Work to do:
**1.** Transcribe the piece on MongoDB change streams word for word, starting at "Recently, when we" and ending at "increased (about 3x)".
**2.** Pick up the MongoDB change stream write-up after its last sentence and keep writing it.

Extract to read:
******

MongoDB Change Stream Makes the Cluster Down

MongoDB change stream is a nice feature. It allows applications to access real-time data changes without the complexity and risk of tailing the oplog.

Recently, when we use change stream to replicate data from one sharded cluster to another, it immediately made the cluster unstable (broke down several nodes and triggered the primary change). Then the read/write operations latency significantly increased.

Observations

Observations on our production envrionment:

  • The cluster immediately down after starting change stream application
  • Mongod restarted
  • Mongos connections significantly increased (about 3x)
  • Service latency notably increased (from milliseconds to seconds)

However, such issue is not always happen. The change stream application works fine for another two sharded clusters (test environment, small traffic).

******

Recorded data:
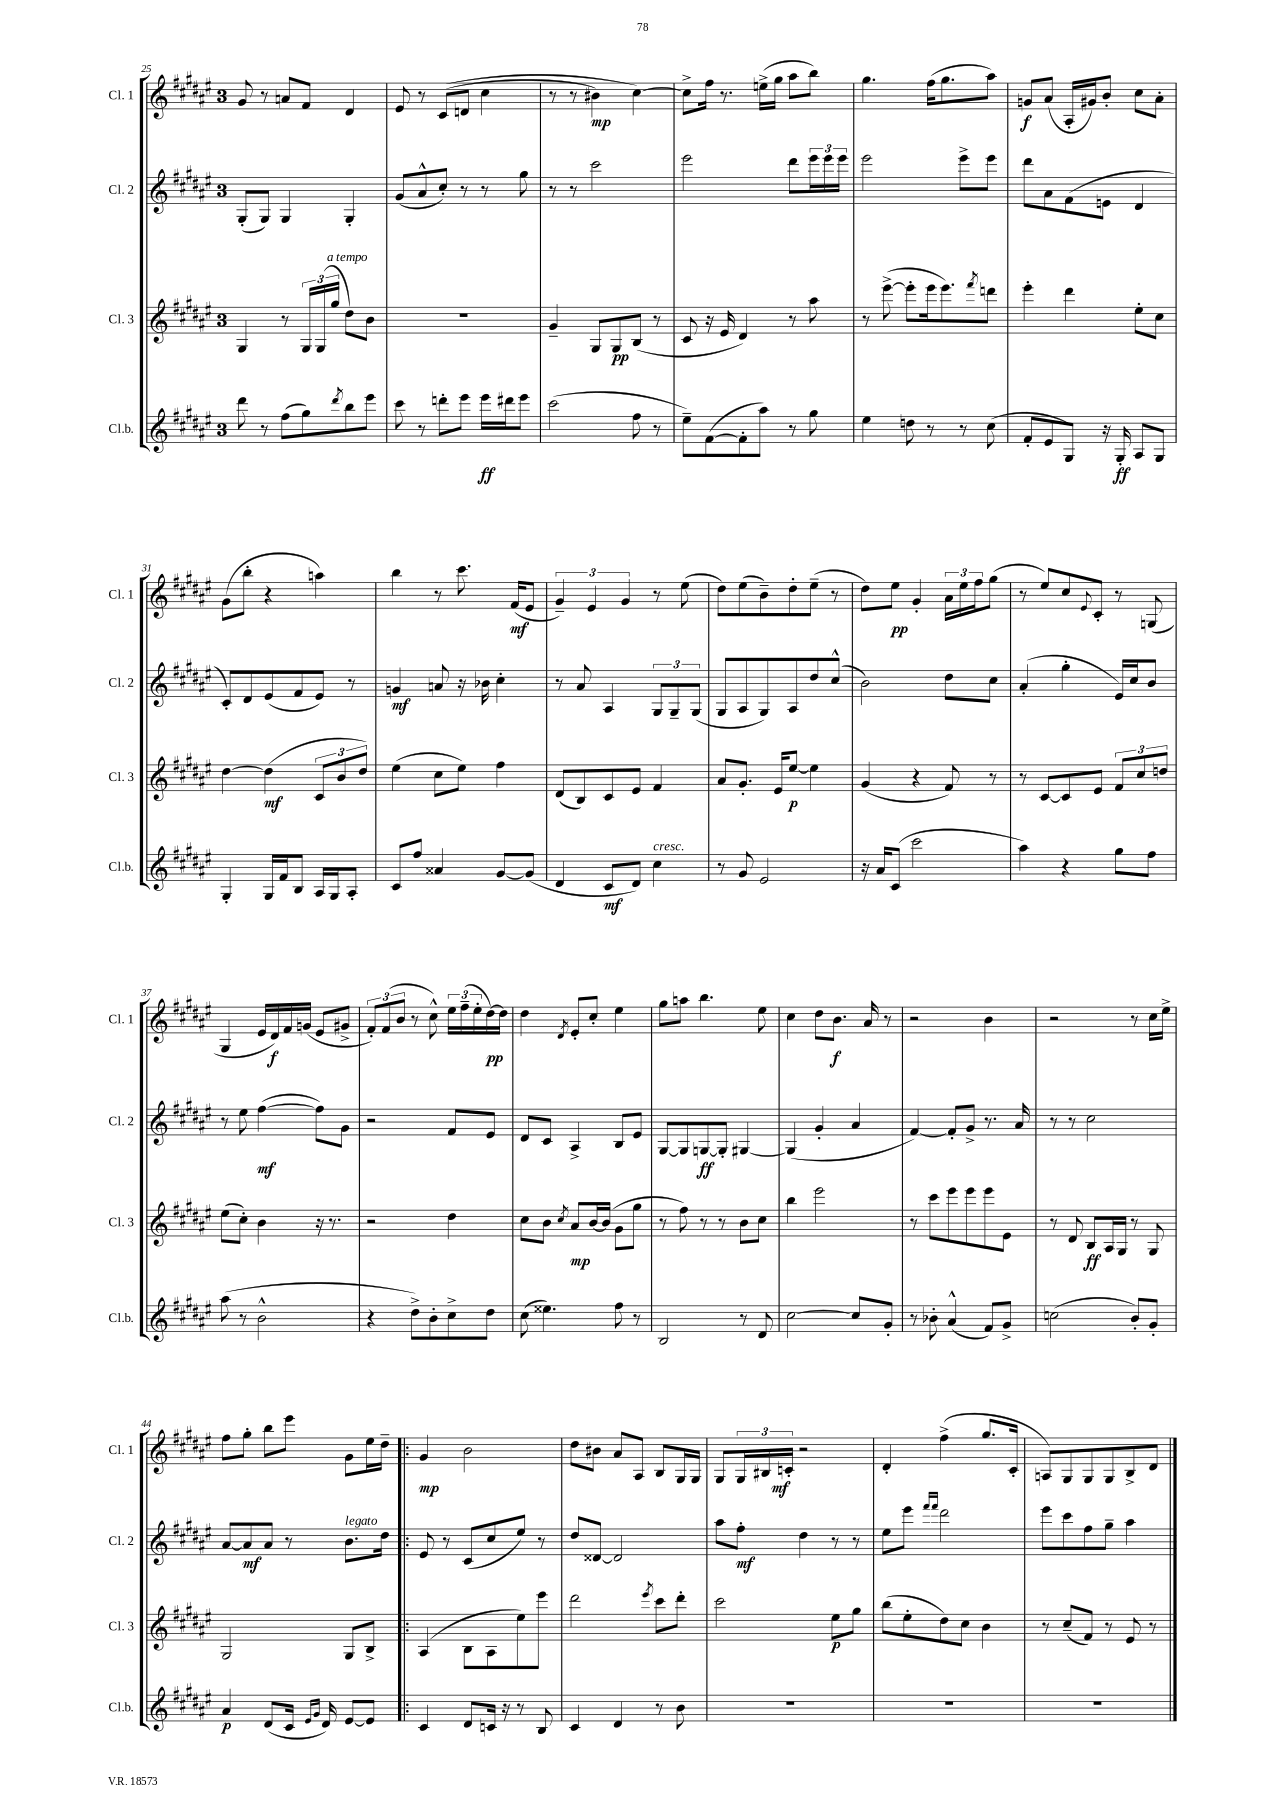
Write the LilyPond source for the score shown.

******

Answers to the problems:
**1.**
Recently, when we use change stream to replicate data from one sharded cluster to another, it immediately made the cluster unstable (broke down several nodes and triggered the primary change). Then the read/write operations latency significantly increased.

Observations

Observations on our production envrionment:

  • The cluster immediately down after starting change stream application
  • Mongod restarted
  • Mongos connections significantly increased (about 3x)

**2.**
We were struggling to debug the issue. We attempted to upgrade MongoDB client drivers but not work. Since the issue is only happened in the production, it's really hard to reproduce. :-(

Finally, we found this link: https://jira.mongodb.org/browse/SERVER-50769 . Perfect match:

  • Sharded cluster, MongoDB v4.4.3-ent
  • Heavily used transactions
  • Server restart after starting change stream

After requesting the mongod logs, we found logs like this:

{"t":{"$date":"2021-07-20T06:36:56.044+00:00"},"s":"F", "c":"-", "id":23079, "ctx":"conn198","msg":"Invariant failure","attr":{"expr":"_currentApplyOps.getArrayLength() > 0","file":"src/mongo/db/pipeline/document_source_change_stream_transform.cpp","line":535}}

Mixed feeling...

Solution

Upgrade the MongoDB version to 4.4.4+.

See the release notes:

SERVER-50769: server restarted after expr{"expr":"_currentApplyOps.getArrayLength() > 0","file":"src/mongo/db/pipeline/document_source_change_stream_transform.cpp"